Of course the right was not unlimited, just as the First Amendment ’s right of free speech was not, see, e.g., United States v. Williams, 553 U. S. ___ (2008). Thus, we do not read the Second Amendment to protect the right of citizens to carry arms for any sort of confrontation, just as we do not read the First Amendment to protect the right of citizens to speak for any purpose. Before turning to limitations upon the individual right, however, we must determine whether the prefatory clause of the Second Amendment comports with our interpretation of the operative clause."
It appears that Scalia mentioned that there were limitations to Amendment II multiple times, dipstick, but you just wouldn't buy it and now have embarrassed yourself once again by presenting your ignorance before all.
Have a nice day, Bubba!
Yeah...shit head......as a left wing asshole you read "any sort of confrontation" to mean they can ban carrying guns for any reason they feel like....and that isn't what he is saying considering all of the quotes I listed where he specifically talks about carrying a gun for self defense....
Why are you left wingers so stupid?
You asswipes think that those statements essentially means we can't carry any gun, anywhere, anytime......you are the moron......
--you can't carry a gun to commit murder....moron...
--you can't carry a gun in case you get caught by the homeowner of the home you plan to rob....moron...
you are so dumb...do you practice it, or does it just come naturally?
and that isn't what he is saying considering all of the quotes I listed where he specifically talks about carrying a gun for self defense....
IT's not? Really? Do tell! If Scalia didn't mean what he said in the passage below I quoted earlier that has you all incensed then, what was it's RATIONAL MEANING?
"There seems to us no doubt, on the basis of both text and history, that the
Second Amendment conferred an individual right to keep and bear arms.
Of course the right was not unlimited, just as the First Amendment ’s right of free speech was not, see, e.g., United States v. Williams, 553 U. S. ___ (2008). "
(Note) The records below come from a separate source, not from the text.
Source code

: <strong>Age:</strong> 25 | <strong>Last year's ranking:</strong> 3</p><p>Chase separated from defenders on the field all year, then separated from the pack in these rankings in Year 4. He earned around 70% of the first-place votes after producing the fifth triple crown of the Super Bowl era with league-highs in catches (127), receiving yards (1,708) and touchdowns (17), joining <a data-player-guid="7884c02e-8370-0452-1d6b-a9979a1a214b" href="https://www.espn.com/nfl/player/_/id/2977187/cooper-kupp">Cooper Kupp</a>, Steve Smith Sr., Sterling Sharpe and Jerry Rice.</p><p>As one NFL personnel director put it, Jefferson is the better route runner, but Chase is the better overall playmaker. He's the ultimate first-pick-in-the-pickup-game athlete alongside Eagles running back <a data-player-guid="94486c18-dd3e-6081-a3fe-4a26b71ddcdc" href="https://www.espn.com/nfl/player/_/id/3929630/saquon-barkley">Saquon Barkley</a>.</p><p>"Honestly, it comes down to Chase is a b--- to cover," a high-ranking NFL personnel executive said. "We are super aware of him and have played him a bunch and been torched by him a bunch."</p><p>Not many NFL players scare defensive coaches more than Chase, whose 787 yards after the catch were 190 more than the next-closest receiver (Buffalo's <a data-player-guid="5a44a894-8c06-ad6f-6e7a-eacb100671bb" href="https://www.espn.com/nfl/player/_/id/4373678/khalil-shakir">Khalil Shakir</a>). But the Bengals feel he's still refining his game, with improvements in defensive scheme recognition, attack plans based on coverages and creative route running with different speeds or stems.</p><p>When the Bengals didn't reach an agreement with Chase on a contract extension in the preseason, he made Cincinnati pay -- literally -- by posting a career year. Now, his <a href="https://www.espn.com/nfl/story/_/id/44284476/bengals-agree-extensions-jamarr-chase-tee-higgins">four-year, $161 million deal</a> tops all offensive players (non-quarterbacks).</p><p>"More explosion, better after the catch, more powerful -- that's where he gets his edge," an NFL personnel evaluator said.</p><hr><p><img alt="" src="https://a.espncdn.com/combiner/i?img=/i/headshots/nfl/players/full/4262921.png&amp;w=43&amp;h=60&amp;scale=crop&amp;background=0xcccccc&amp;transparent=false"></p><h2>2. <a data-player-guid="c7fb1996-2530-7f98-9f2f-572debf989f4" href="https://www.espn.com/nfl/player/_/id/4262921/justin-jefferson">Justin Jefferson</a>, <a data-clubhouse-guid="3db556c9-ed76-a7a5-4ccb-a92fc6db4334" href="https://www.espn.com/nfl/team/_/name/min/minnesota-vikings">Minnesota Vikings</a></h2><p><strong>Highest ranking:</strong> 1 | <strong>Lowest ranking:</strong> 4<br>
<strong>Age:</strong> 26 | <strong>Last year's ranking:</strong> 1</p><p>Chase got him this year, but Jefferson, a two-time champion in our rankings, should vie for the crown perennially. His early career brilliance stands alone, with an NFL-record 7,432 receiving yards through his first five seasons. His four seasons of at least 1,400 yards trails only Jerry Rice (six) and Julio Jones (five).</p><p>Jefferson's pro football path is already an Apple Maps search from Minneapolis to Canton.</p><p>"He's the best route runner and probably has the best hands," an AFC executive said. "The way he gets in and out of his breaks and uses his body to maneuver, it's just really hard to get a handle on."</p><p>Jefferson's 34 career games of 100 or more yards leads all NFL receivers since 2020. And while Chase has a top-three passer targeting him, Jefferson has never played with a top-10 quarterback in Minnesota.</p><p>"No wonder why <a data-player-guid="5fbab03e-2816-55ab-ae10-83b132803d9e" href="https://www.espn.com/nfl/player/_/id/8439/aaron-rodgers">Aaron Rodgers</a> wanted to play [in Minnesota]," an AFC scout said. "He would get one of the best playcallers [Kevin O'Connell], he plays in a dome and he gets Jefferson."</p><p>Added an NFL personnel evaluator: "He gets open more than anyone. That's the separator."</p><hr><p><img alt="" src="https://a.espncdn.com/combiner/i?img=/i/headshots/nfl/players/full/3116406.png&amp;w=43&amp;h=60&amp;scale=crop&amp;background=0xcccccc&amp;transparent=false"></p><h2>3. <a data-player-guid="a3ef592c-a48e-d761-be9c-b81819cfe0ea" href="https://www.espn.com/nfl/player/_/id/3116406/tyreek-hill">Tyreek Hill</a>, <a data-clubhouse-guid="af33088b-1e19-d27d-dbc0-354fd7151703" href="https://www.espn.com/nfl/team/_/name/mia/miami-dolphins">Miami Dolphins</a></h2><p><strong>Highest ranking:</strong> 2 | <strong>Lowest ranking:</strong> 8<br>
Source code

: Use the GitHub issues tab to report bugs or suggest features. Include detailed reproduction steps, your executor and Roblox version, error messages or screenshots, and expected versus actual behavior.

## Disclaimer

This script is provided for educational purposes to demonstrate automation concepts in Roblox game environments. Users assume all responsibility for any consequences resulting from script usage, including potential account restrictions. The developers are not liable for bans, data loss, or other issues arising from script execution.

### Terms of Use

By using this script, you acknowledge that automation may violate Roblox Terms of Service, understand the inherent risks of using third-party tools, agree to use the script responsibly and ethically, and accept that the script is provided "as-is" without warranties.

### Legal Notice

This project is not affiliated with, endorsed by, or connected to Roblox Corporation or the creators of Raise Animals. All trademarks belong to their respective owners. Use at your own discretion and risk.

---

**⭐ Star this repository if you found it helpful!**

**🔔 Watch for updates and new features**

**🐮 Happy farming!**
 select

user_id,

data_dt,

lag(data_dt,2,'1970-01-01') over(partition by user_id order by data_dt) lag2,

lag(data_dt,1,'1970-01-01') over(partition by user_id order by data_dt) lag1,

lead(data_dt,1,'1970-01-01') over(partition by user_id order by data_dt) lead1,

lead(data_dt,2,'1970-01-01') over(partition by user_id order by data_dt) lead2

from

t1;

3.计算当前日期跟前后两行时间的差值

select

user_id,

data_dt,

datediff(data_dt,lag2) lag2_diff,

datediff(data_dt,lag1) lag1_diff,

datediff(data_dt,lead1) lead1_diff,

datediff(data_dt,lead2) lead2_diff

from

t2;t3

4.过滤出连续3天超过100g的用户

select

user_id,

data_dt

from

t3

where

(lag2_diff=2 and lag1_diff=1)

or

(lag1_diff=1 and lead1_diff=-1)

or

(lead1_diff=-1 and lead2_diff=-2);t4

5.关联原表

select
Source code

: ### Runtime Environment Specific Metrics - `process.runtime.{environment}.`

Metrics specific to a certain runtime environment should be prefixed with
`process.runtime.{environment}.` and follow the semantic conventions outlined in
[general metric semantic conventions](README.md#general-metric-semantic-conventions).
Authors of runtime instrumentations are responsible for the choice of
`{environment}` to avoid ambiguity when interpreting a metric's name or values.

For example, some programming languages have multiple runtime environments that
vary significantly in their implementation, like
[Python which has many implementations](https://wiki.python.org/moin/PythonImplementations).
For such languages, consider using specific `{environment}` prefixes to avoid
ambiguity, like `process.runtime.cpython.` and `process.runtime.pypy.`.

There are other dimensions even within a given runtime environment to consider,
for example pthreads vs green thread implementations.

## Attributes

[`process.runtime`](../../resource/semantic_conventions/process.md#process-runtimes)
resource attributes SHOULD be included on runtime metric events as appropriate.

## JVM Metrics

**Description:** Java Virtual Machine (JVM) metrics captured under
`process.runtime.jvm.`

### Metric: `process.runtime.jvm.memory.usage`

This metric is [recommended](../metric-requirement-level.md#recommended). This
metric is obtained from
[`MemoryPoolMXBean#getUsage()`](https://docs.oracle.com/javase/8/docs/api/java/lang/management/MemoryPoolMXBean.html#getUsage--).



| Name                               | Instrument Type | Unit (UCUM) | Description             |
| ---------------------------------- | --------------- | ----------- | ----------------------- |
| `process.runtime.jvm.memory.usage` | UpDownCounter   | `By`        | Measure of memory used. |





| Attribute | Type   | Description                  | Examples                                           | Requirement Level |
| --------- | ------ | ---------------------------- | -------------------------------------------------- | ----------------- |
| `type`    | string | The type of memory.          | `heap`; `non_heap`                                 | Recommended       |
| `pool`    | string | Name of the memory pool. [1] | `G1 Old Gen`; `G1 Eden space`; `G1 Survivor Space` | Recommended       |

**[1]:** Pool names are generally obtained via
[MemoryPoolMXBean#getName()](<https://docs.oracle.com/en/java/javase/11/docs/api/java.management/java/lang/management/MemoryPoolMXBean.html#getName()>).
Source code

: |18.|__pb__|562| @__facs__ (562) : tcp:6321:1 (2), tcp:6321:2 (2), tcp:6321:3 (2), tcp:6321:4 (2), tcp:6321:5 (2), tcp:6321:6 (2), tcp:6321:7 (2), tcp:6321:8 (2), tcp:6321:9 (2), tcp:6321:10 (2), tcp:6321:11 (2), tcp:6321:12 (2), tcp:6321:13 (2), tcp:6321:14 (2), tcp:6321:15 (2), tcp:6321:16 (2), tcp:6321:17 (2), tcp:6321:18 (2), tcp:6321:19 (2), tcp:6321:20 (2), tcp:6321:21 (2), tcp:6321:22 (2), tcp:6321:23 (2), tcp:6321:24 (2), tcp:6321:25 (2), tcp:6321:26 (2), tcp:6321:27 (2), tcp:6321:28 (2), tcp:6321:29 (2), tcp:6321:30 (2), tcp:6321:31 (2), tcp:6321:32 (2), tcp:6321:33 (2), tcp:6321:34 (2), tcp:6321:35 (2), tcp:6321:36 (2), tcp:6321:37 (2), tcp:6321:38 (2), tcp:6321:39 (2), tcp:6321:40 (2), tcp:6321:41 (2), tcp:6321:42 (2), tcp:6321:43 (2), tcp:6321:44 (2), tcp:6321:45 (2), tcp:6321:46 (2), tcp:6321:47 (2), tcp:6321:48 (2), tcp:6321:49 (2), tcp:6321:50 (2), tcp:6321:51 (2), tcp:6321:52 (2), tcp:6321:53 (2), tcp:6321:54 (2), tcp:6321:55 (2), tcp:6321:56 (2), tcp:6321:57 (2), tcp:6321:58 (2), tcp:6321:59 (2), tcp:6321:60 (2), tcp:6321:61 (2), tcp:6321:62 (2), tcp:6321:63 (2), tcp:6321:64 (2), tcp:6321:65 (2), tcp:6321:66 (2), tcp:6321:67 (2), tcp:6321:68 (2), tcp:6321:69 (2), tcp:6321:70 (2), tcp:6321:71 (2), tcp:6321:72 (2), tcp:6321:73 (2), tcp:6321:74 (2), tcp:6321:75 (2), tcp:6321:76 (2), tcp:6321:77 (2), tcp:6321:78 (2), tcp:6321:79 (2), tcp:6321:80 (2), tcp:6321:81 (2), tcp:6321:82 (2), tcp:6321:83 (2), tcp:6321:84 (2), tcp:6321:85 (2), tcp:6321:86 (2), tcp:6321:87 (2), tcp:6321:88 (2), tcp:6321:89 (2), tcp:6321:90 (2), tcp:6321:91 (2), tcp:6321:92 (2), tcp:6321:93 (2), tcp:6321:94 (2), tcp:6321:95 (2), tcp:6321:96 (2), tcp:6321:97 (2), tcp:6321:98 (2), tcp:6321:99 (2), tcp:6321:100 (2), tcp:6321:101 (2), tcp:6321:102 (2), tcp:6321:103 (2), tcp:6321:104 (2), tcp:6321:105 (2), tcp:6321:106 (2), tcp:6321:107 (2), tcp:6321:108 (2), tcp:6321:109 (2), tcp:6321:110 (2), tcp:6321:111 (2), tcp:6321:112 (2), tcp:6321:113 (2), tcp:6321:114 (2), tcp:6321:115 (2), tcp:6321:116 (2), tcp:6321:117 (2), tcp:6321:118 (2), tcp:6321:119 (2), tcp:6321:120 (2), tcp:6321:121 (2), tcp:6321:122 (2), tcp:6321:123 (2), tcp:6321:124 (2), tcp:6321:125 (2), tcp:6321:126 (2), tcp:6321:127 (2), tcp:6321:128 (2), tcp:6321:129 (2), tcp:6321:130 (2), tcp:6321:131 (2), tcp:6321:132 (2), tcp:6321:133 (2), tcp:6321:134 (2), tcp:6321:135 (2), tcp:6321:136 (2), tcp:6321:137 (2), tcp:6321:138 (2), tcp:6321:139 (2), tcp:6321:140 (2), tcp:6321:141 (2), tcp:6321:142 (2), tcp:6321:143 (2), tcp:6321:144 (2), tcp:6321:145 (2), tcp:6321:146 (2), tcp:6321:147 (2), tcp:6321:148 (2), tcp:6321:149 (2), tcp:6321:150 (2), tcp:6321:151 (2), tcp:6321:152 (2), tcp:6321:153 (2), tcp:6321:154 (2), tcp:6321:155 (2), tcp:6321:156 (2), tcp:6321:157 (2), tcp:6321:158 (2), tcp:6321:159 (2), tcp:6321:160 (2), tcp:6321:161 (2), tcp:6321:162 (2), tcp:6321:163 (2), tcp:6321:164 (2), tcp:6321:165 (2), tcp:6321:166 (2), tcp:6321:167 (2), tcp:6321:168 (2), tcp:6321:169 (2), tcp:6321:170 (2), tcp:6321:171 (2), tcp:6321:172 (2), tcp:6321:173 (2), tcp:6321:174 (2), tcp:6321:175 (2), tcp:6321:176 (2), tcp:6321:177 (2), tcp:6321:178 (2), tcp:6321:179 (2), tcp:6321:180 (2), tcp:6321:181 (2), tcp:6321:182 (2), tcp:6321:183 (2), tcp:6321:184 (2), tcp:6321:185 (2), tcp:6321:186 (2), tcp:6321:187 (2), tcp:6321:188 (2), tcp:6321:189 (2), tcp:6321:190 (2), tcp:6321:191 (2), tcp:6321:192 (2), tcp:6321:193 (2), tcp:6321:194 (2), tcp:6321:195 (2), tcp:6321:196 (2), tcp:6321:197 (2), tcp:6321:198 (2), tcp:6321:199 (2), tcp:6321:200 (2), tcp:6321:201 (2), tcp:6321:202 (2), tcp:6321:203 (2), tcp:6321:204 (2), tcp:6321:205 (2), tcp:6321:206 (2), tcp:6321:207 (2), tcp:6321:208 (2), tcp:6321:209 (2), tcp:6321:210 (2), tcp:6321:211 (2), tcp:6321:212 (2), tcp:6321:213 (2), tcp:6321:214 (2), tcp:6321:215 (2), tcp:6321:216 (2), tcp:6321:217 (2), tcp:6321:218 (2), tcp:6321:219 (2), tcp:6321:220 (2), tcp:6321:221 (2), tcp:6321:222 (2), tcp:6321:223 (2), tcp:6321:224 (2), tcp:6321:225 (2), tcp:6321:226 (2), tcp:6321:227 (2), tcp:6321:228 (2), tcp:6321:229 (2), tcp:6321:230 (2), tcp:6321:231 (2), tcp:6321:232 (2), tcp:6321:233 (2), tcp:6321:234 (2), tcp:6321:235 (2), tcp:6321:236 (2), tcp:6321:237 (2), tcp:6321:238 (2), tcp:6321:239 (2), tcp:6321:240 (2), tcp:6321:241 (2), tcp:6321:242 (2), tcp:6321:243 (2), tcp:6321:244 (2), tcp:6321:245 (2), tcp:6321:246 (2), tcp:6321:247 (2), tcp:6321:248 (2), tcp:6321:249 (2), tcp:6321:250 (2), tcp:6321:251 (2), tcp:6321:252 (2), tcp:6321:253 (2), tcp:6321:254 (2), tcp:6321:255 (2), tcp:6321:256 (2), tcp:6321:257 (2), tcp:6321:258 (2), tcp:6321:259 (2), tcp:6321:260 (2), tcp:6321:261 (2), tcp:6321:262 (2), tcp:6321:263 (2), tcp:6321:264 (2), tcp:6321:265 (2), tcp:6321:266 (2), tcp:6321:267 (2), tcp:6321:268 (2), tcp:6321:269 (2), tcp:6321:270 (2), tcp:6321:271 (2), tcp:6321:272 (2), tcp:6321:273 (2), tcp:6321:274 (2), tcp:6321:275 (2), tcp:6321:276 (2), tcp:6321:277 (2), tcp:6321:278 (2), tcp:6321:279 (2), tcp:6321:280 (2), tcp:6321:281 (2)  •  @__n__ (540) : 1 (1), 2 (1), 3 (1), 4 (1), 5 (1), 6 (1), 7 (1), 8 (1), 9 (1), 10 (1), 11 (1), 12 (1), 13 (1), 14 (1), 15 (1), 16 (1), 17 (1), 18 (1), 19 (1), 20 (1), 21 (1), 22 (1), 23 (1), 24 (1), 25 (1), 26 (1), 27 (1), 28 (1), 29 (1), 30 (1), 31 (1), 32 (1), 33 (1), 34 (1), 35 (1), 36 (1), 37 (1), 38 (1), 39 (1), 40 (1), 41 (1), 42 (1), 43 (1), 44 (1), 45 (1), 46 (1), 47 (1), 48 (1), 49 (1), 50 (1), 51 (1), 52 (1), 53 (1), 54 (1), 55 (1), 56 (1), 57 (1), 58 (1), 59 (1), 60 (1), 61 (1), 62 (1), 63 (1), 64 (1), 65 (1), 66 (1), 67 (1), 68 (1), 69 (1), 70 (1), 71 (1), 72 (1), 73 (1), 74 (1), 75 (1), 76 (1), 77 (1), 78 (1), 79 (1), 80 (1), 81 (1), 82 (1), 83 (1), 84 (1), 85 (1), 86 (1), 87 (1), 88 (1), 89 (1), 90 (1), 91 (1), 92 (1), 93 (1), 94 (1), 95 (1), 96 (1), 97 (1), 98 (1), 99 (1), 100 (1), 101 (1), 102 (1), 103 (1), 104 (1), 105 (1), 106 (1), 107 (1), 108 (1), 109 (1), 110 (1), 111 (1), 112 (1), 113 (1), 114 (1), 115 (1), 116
So go for it hot shot and detail how Scalia did not mean that quote above, but rather was proposing an UNLIMITED and UNRESTRAINED possession right of firearms with those words and everyone should not believe their lying eyes when they read that passage!
You were the one quoting the part of the decision dealing with the Operative Clause to support your possession. I just followed you and read the concluding paragraph of that section and got to the to the point of that entire section, part of which was Amendment II, "... conferred an individual right to keep and bear arms..." BUT "...the right was not unlimited, just as the First Amendment's right of free speech was not...." Too ******* bad your false dreams have been shattered, dipstick, but such is life...live with it!
So I'll take the totality of your rant as your admission that you don't know what the **** you're talking about regarding Amendment II, and I was 100% correct about LAWFUL LIMITATIONS to the extent of possession and use of firearms. The proposition of unfettered packin' and shootin' are all in your fucked up paranoid mind, shit for brains.